Secretary of the Interior
- In office 11 November 1969 – 30 November 1976
- President: Gustavo Díaz Ordaz Luis Echeverría
- Preceded by: Luis Echeverría
- Succeeded by: Jesús Reyes Heroles

Personal details
- Born: 14 June 1933 Mexico City, Mexico
- Died: 9 October 2006 (aged 73) Mexico City, Mexico
- Party: Institutional Revolutionary Party
- Alma mater: National Autonomous University of Mexico

= Mario Moya Palencia =

Mexican politician and diplomat (1933–2006)

Mario Moya Palencia (14 June 1933 - 9 October 2006) was a Mexican politician and diplomat affiliated with the Institutional Revolutionary Party (PRI).

== Early life ==
Mario Moya Palencia was born in Mexico City on 14 June 1933. He received a bachelor's degree in law from the National Autonomous University of Mexico (UNAM), where he undertook some postgraduate studies in Mexican history.

== Career ==

=== In law and politics ===
After working as a lawyer and journalist until 1959, he joined the Institutional Revolutionary Party (PRI).

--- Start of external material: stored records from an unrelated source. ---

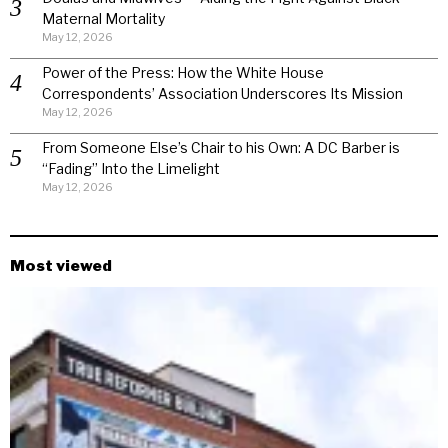
Maternal Mortality
May 12, 2026
Power of the Press: How the White House
Correspondents’ Association Underscores Its Mission
May 12, 2026
From Someone Else’s Chair to his Own: A DC Barber is
“Fading” Into the Limelight
May 12, 2026
Most viewed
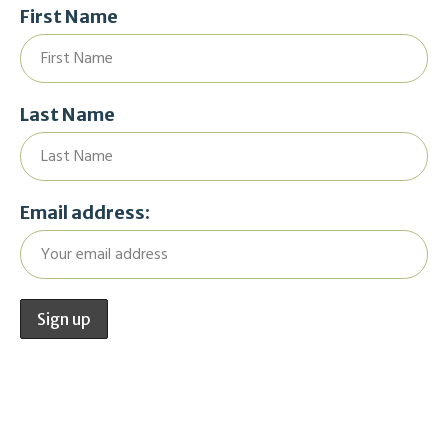
First Name
Last Name
Email address:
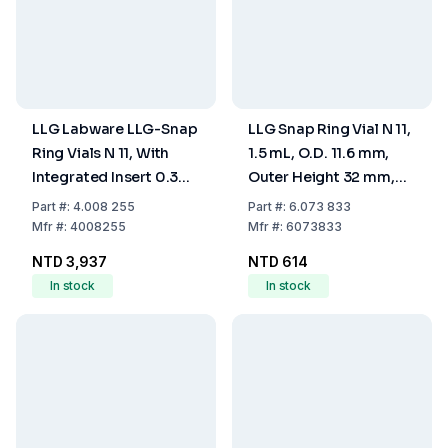
LLG Labware LLG-Snap
LLG Snap Ring Vial N 11,
Ring Vials N 11, With
1.5 mL, O.D. 11.6 mm,
Integrated Insert 0.3
Outer Height 32 mm,
mL, Clear, 32x11.6 mm,
Clear, Flat Bottom,
Part
#:
4.008 255
Part
#:
6.073 833
"Base Bond" With Wide
Wide Opening, Pack of
Mfr
#:
4008255
Mfr
#:
6073833
Micro Insert, Pack Of
100
NTD 3,937
NTD 614
100
In stock
In stock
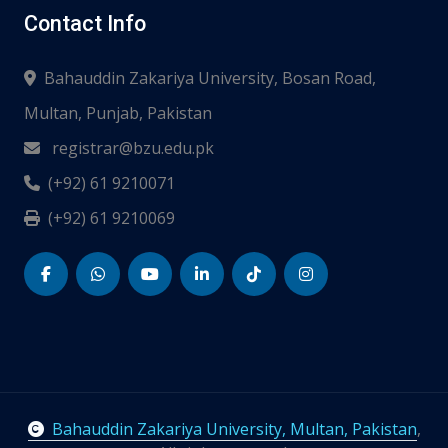
Contact Info
Bahauddin Zakariya University, Bosan Road,
Multan, Punjab, Pakistan
registrar@bzu.edu.pk
(+92) 61 9210071
(+92) 61 9210069
Bahauddin Zakariya University, Multan, Pakistan
,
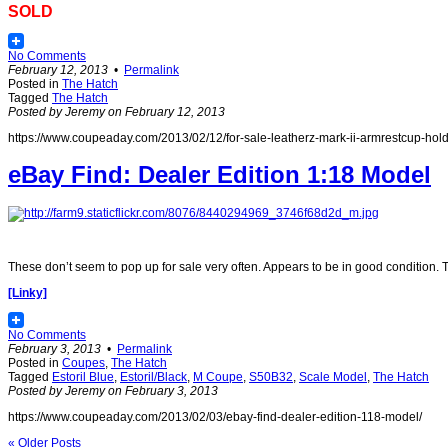
SOLD
No Comments
February 12, 2013
•
Permalink
Posted in
The Hatch
Tagged
The Hatch
Posted by Jeremy on February 12, 2013
https://www.coupeaday.com/2013/02/12/for-sale-leatherz-mark-ii-armrestcup-hold
eBay Find: Dealer Edition 1:18 Model
These don’t seem to pop up for sale very often. Appears to be in good condition. T
[Linky]
No Comments
February 3, 2013
•
Permalink
Posted in
Coupes
,
The Hatch
Tagged
Estoril Blue
,
Estoril/Black
,
M Coupe
,
S50B32
,
Scale Model
,
The Hatch
Posted by Jeremy on February 3, 2013
https://www.coupeaday.com/2013/02/03/ebay-find-dealer-edition-118-model/
« Older Posts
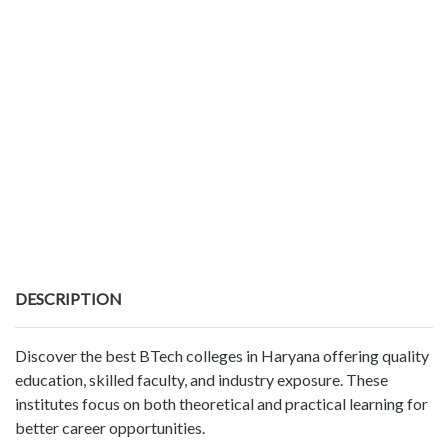
DESCRIPTION
Discover the best BTech colleges in Haryana offering quality
education, skilled faculty, and industry exposure. These
institutes focus on both theoretical and practical learning for
better career opportunities.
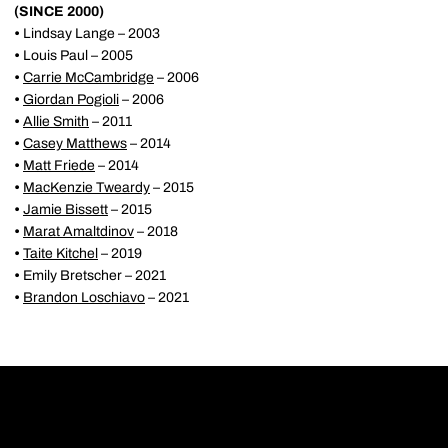
(SINCE 2000)
•
Lindsay Lange – 2003
•
Louis Paul – 2005
•
Carrie McCambridge
– 2006
•
Giordan Pogioli
– 2006
•
Allie Smith
– 2011
•
Casey Matthews
– 2014
•
Matt Friede
– 2014
•
MacKenzie Tweardy
– 2015
•
Jamie Bissett
– 2015
•
Marat Amaltdinov
– 2018
•
Taite Kitchel
– 2019
•
Emily Bretscher – 2021
•
Brandon Loschiavo
– 2021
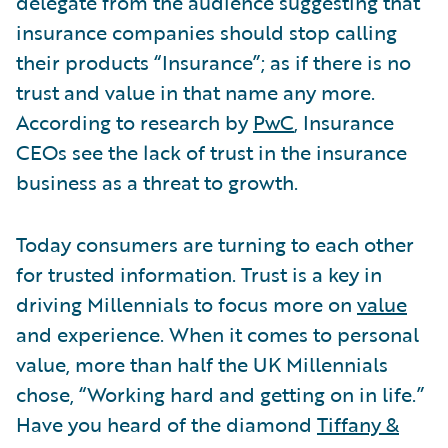
delegate from the audience suggesting that
insurance companies should stop calling
their products “Insurance”; as if there is no
trust and value in that name any more.
According to research by
PwC
, Insurance
CEOs see the lack of trust in the insurance
business as a threat to growth.
Today consumers are turning to each other
for trusted information. Trust is a key in
driving Millennials to focus more on
value
and experience. When it comes to personal
value, more than half the UK Millennials
chose, “Working hard and getting on in life.”
Have you heard of the diamond
Tiffany &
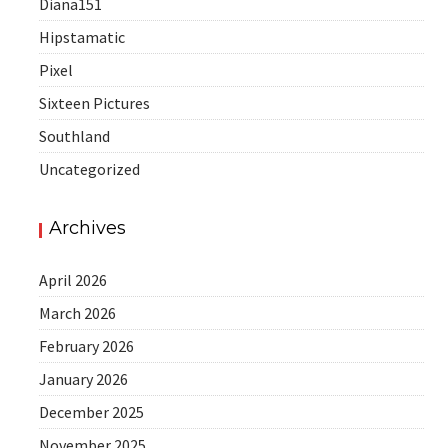
Diana151
Hipstamatic
Pixel
Sixteen Pictures
Southland
Uncategorized
Archives
April 2026
March 2026
February 2026
January 2026
December 2025
November 2025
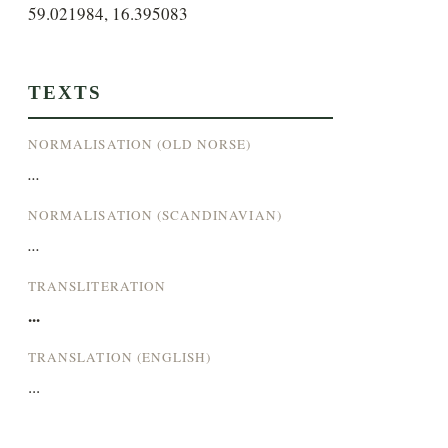
59.021984, 16.395083
TEXTS
NORMALISATION (OLD NORSE)
...
NORMALISATION (SCANDINAVIAN)
...
TRANSLITERATION
...
TRANSLATION (ENGLISH)
...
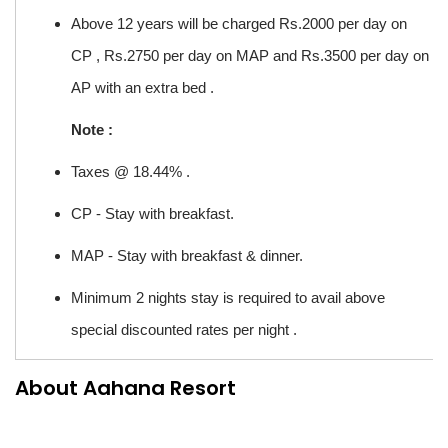
Above 12 years will be charged Rs.2000 per day on
CP , Rs.2750 per day on MAP and Rs.3500 per day on
AP with an extra bed .
Note :
Taxes @ 18.44% .
CP - Stay with breakfast.
MAP - Stay with breakfast & dinner.
Minimum 2 nights stay is required to avail above
special discounted rates per night .
About Aahana Resort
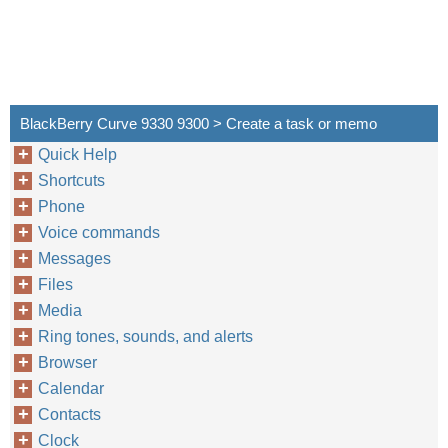
BlackBerry Curve 9330 9300 > Create a task or memo
Quick Help
Shortcuts
Phone
Voice commands
Messages
Files
Media
Ring tones, sounds, and alerts
Browser
Calendar
Contacts
Clock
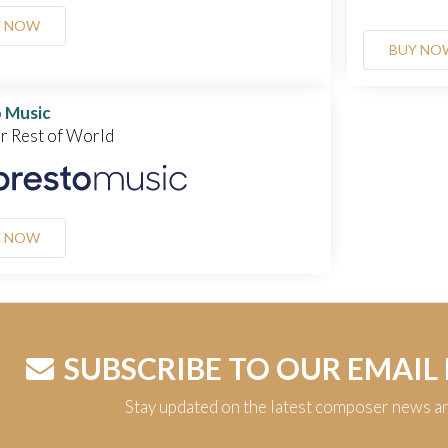
Y NOW
BUY NO
 Music
or Rest of World
Y NOW
SUBSCRIBE TO OUR EMAIL
Stay updated on the latest composer news a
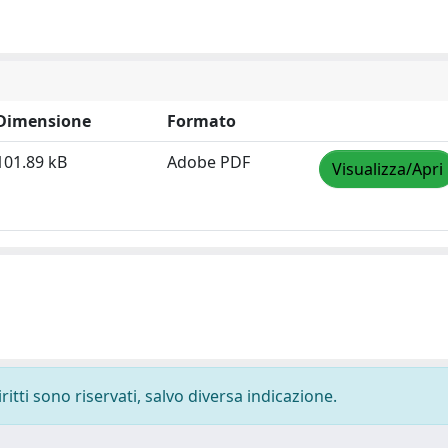
Dimensione
Formato
101.89 kB
Adobe PDF
Visualizza/Apri
ritti sono riservati, salvo diversa indicazione.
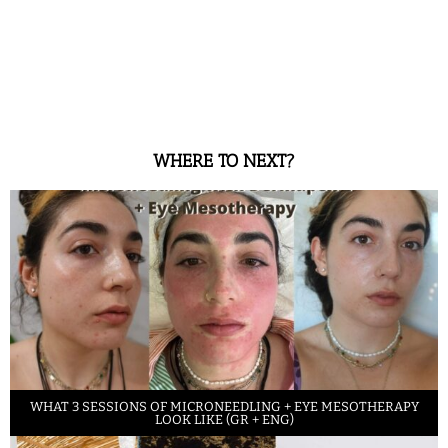
WHERE TO NEXT?
WHAT 3 SESSIONS OF MICRONEEDLING + EYE MESOTHERAPY
LOOK LIKE (GR + ENG)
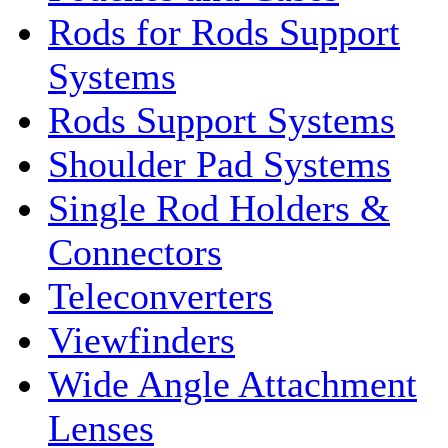
Rods for Rods Support
Systems
Rods Support Systems
Shoulder Pad Systems
Single Rod Holders &
Connectors
Teleconverters
Viewfinders
Wide Angle Attachment
Lenses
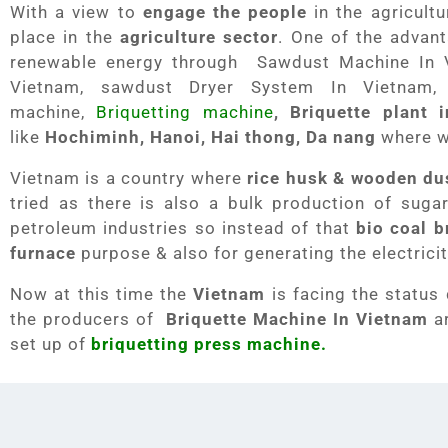
With a view to
engage the people
in the agricult
place in the
agriculture sector
. One of the advant
renewable energy through Sawdust Machine In 
Vietnam, sawdust Dryer System In Vietnam,
machine,
Briquetting machine
, Briquette plant 
like
Hochiminh, Hanoi, Hai thong, Da nang
where 
Vietnam is a country where
rice husk & wooden du
tried as there is also a bulk production of suga
petroleum industries so instead of that
bio coal b
furnace
purpose & also for generating the electrici
Now at this time the
Vietnam
is facing the status
the producers of
Briquette Machine In Vietnam
ar
set up of
briquetting press machine.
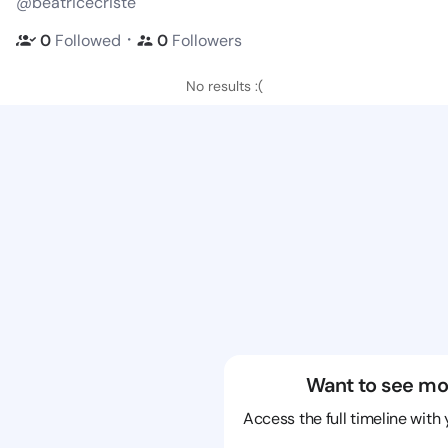
@beatricecriste
・
0
Followed
0
Followers
No results :(
Want to see mo
Access the full timeline with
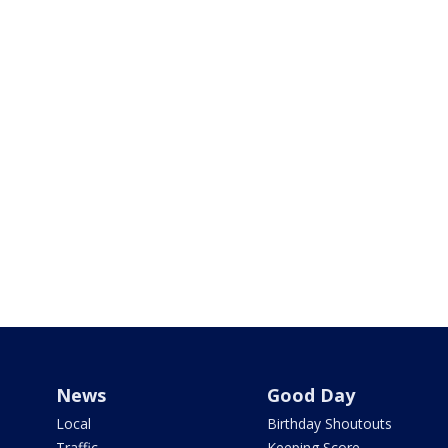
News
Good Day
Local
Birthday Shoutouts
Traffic
Keeping Score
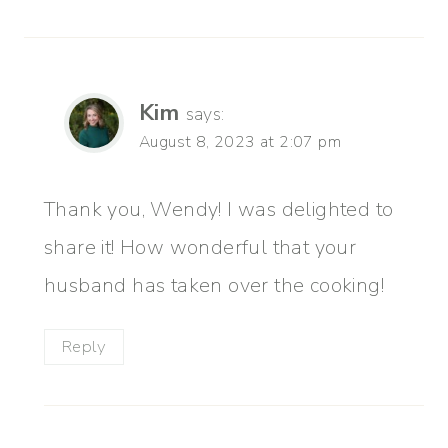
Kim
says:
August 8, 2023 at 2:07 pm
Thank you, Wendy! I was delighted to
share it! How wonderful that your
husband has taken over the cooking!
Reply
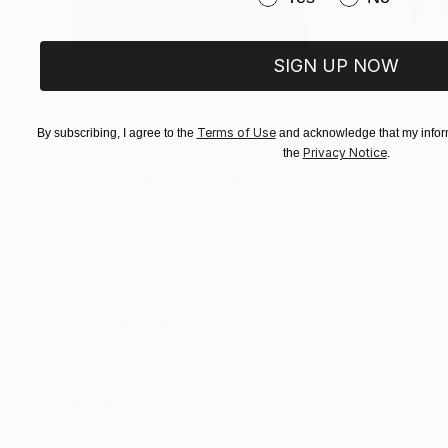
SIGN UP NOW
$183,000
$9,950
"Scarlet Poppies"
Painting
"Palmistry"
Pai
Oil on Canvas
Acrylic on Canvas
Terms of Use
By subscribing, I agree to the
and acknowledge that my inform
72 x 96 in
36 x 48 in
Privacy Notice
the
.
ABOUT THE ARTWORK
DETAILS AND DIMENSI
Each one of my works is deeply inspired by the
with music being a huge catalyst to this proce
every stroke, scrape or splat that finds its way 
READ MORE
Year Created:
2022
Subject:
Abstract
Styles:
Abstract
,
Abstract Expre
Mediums:
Acrylic
,
Spray Paint
,
Late
Need more information?
Contact us.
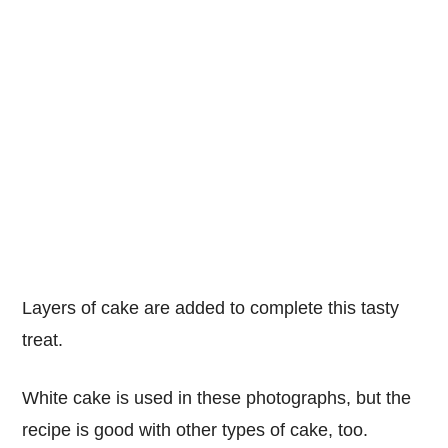
Layers of cake are added to complete this tasty
treat.
White cake is used in these photographs, but the
recipe is good with other types of cake, too.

He subsequently held several government positions, including head of the Federal Zone Department and deputy director of real estate assets at the Secretariat of National Patrimony. He later served as Director General of Cinematography at the Secretariat of the Interior from 1964 to 1968, followed by roles as president and director general of Productora e Importadora de Papel (PIPSA). In 1969, he was appointed Undersecretary of the Interior, and from 1970 to 1976 he served as Secretary of the Interior.

=== Diplomatic career ===
Moya Palencia began his diplomatic career in 1985 as Mexico's permanent representative to the United Nations, a position he held until 1989. He later served as an ambassador to Cuba from 1991 to 1993. In addition, he also served as an ambassador to Italy and was appointed as a special envoy to Central America and the Caribbean to promote regional cooperation programs.

=== Professor of law ===
In addition to his political and diplomatic career, Moya Palencia was a professor of constitutional law at UNAM and taught Mexican electoral law at the PRI’s Institute for Political Training. He also served as director general of Organización Editorial Mexicana from 1977 to 1979 and of National Tourism Development Fund (FONATUR) from 1979 to 1982.

=== El Halconazo ===
He was among several former officials, including former president Luis Echeverría, who were accused of orchestrating the El Halconazo, a student massacre that occurred on 10 June 1971. Moya Palencia and ten other public officials were criminally charged during the Mexican dirty war. In 2005, a federal judge declined to issue arrest warrants against Moya Palencia and the others, ruling that the statute of limitations had expired for the massacre accusations.

== Death ==
Mora Palencia died on 9 October 2006 of a heart attack.

== Honours ==
He received the French Legion of Honour.